That prospect captures the core challenge facing the GOP. Deregulating insurance to allow the sale of less comprehensive plans than the ACA requires would likely produce lower initial premiums both for younger and healthier and older and sicker consumers. That would also save the federal government money because it could provide smaller tax credits for the uninsured to buy those less expensive plans.
Those with fewer health needs may find that system acceptable, which is why Tanner argues, “the people who have very little health-care costs will be winners.” But inevitably those skimpier plans would cover fewer services and demand more out of pocket costs from those with greater health needs—if they can buy coverage at all. “They are going to have less comprehensive coverage,” said Tanner flatly.
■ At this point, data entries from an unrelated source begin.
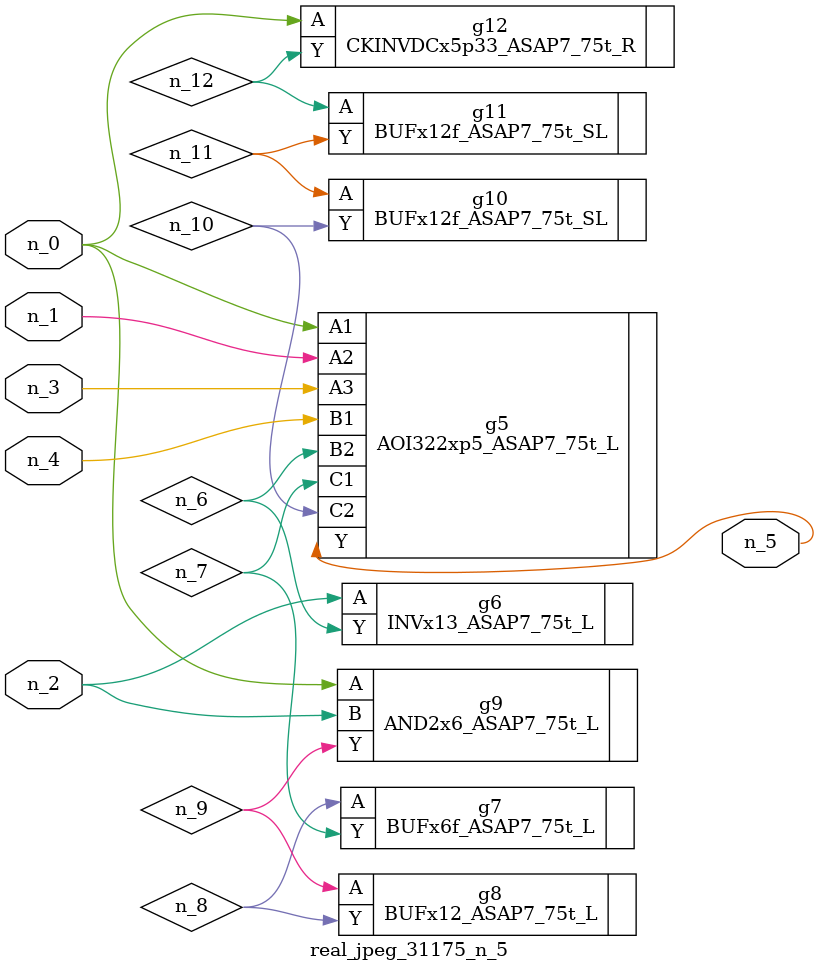
<source format=v>
module real_jpeg_31175_n_5 (n_4, n_0, n_1, n_2, n_3, n_5);

input n_4;
input n_0;
input n_1;
input n_2;
input n_3;

output n_5;

wire n_12;
wire n_8;
wire n_11;
wire n_6;
wire n_7;
wire n_10;
wire n_9;

AOI322xp5_ASAP7_75t_L g5 ( 
.A1(n_0),
.A2(n_1),
.A3(n_3),
.B1(n_4),
.B2(n_6),
.C1(n_7),
.C2(n_10),
.Y(n_5)
);

AND2x6_ASAP7_75t_L g9 ( 
.A(n_0),
.B(n_2),
.Y(n_9)
);

CKINVDCx5p33_ASAP7_75t_R g12 ( 
.A(n_0),
.Y(n_12)
);

INVx13_ASAP7_75t_L g6 ( 
.A(n_2),
.Y(n_6)
);

BUFx6f_ASAP7_75t_L g7 ( 
.A(n_8),
.Y(n_7)
);

BUFx12_ASAP7_75t_L g8 ( 
.A(n_9),
.Y(n_8)
);

BUFx12f_ASAP7_75t_SL g10 ( 
.A(n_11),
.Y(n_10)
);

BUFx12f_ASAP7_75t_SL g11 ( 
.A(n_12),
.Y(n_11)
);


endmodule
</source>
That might prove a very unpleasant surprise for Obamacare recipients whose principal complaint has been that the coverage already costs them too much not only in premiums, but also co-payments and deductibles. “What people really want out of the health-care system is to pay less for health care,” said Leavitt. “And it’s not at all clear that the replacement plans on the table now would have that result.” That’s especially true for older people with typically greater medical expenses. Since seniors are protected by Medicare, the most vulnerable group in a system with less risk sharing may be older adults aged 45-64. And today, over two-thirds of people in that age group are white, compared to only about 55 percent of younger adults aged 20-34, according to calculations provided by the Brookings Institution demographer William Frey. In November, Trump won just over three-fifths of all whites aged 45-64, and together with white seniors, they provided nearly three-fifths of all of his votes, according to exit polls. In particular, Trump carried a remarkable 71 percent of 45-64 year-old whites without a college degree—his best showing among those blue-collar whites in any age group.